Affordable Care Act Reform: What's Going to Happen to Obamacare Now That Republicans Are in Control of the Senate?
Now that the Republicans control both the House and Senate, there is talk that they will continue their mission to repeal the Affordable Care Act, or at least make major changes to the law.
However, critics point out that despite their efforts, the GOP won't be able to repeal the law because they don't have the 60 seats needed in the Senate to override a Democratic-led filibuster or a presidential veto.
Plus, health insurance companies have profited from the ACA, or Obamacare.

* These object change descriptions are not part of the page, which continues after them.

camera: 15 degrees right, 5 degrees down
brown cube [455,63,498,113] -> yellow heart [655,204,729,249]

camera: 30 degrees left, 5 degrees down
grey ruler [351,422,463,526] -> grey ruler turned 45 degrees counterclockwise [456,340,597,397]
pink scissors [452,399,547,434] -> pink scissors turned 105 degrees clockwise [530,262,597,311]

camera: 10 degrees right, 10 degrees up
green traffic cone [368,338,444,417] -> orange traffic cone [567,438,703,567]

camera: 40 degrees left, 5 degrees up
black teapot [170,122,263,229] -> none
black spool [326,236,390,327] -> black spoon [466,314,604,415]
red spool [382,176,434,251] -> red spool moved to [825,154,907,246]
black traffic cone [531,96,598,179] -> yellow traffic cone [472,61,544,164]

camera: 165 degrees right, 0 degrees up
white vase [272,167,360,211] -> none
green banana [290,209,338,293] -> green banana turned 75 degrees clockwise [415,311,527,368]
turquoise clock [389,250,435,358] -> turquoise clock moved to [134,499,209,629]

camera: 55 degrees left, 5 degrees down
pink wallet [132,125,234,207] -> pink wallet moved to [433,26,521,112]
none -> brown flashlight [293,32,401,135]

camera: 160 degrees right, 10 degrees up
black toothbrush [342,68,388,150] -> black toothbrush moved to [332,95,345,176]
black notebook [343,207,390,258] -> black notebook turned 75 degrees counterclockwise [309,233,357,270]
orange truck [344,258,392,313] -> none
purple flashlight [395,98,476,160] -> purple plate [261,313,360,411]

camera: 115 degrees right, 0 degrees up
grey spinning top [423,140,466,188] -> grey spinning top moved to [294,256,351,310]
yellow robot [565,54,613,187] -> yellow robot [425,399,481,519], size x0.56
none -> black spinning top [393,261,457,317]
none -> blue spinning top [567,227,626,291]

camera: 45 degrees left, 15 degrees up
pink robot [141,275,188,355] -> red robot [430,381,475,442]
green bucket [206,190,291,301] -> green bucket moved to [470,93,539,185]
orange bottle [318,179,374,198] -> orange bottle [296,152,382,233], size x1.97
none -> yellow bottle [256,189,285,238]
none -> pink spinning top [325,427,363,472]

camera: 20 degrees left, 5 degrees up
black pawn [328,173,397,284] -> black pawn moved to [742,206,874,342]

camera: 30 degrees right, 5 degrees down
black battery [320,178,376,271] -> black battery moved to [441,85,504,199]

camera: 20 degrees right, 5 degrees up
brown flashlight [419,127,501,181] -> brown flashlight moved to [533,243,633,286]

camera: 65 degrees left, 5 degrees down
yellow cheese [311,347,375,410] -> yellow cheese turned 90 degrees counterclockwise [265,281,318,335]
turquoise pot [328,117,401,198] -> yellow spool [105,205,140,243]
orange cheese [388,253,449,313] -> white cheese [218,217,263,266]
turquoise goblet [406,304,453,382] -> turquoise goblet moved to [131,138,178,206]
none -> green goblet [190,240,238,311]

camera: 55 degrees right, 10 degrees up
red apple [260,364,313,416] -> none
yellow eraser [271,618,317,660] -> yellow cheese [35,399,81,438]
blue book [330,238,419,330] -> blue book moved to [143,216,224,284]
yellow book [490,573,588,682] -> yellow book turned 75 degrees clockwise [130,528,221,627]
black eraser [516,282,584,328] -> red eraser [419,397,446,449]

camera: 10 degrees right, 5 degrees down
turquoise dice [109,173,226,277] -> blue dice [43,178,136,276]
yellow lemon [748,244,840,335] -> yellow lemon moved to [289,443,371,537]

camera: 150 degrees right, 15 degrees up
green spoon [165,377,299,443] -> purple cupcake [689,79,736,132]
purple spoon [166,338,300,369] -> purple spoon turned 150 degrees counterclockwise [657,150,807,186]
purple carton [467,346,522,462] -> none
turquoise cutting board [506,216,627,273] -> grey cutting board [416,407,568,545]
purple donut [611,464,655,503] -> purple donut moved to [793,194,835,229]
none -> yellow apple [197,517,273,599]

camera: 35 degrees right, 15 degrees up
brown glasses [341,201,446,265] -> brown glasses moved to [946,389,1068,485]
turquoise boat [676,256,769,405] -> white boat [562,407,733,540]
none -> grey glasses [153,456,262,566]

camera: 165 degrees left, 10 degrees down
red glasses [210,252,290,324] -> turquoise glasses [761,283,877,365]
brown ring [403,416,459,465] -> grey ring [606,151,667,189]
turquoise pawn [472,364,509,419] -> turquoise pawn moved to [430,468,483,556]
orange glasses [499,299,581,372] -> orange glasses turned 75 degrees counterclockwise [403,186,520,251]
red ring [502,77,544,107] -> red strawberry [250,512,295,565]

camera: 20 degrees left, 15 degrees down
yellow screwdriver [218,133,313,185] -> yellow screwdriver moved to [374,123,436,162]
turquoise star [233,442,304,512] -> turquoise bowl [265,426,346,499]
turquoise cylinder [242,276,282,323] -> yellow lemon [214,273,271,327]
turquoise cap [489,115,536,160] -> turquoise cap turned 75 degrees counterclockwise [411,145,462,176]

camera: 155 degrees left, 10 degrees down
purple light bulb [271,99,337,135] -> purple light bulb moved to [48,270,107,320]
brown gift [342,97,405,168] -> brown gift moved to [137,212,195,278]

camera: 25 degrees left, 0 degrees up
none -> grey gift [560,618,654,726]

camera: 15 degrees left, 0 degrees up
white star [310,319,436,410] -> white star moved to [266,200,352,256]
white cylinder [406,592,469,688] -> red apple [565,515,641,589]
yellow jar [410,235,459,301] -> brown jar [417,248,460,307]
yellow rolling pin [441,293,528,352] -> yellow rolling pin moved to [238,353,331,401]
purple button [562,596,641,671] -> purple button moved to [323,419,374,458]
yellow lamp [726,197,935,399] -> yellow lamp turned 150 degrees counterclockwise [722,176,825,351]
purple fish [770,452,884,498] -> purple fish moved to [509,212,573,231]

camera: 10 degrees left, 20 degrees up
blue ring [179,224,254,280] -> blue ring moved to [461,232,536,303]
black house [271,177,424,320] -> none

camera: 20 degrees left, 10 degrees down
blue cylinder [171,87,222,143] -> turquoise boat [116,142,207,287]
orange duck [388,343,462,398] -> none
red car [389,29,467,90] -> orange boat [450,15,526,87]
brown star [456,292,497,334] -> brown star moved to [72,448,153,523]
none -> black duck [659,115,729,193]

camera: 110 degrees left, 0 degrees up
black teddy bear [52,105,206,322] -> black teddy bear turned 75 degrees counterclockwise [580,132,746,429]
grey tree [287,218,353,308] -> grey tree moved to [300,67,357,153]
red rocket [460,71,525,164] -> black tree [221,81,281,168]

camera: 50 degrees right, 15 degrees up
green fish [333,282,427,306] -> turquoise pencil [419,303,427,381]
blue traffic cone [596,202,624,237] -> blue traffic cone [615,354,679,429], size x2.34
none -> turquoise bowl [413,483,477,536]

"The five major national health insurers have all seen their stock price at least double -- one has almost tripled - since the ACA was enacted, and they've all been raising their earnings estimates," said Jay Angoff, who helped construct health reform at the Health and Human Services department, according to NBC News. "Republicans are not going to try to repeal a law that has been such a boon to insurers: They are still a Republican constituency group."
"It's much more symbolic than it is about the reality of repealing the tax," said Sherry Glied, dean of the Robert F. Wagner Graduate School of Public Service at New York University. "This is a move they think they can win. ... Republicans can say they repealed a part of the Affordable Care Act and that they worked with Democrats."
"This is a complete red herring issue," Professor Allan Lichtman of history at American University said. "Not one American in 100 can tell you what a medical device tax is and why it matters. ... It's the easiest shot that the Affordable Care Act that the Republicans have."
In addition, many Americans are happy with the individual benefits they have received under Obamacare, including the fact that parents can keep their children under their plan up until the age of 26 years old.
"We are encouraged by the commitments made by congressional leaders to get repeal of the medical device tax accomplished, as every passing day jobs and cutting-edge research are being lost," Mark Leahey, president and CEO of the Medical Device Manufacturers Association, said in a statement.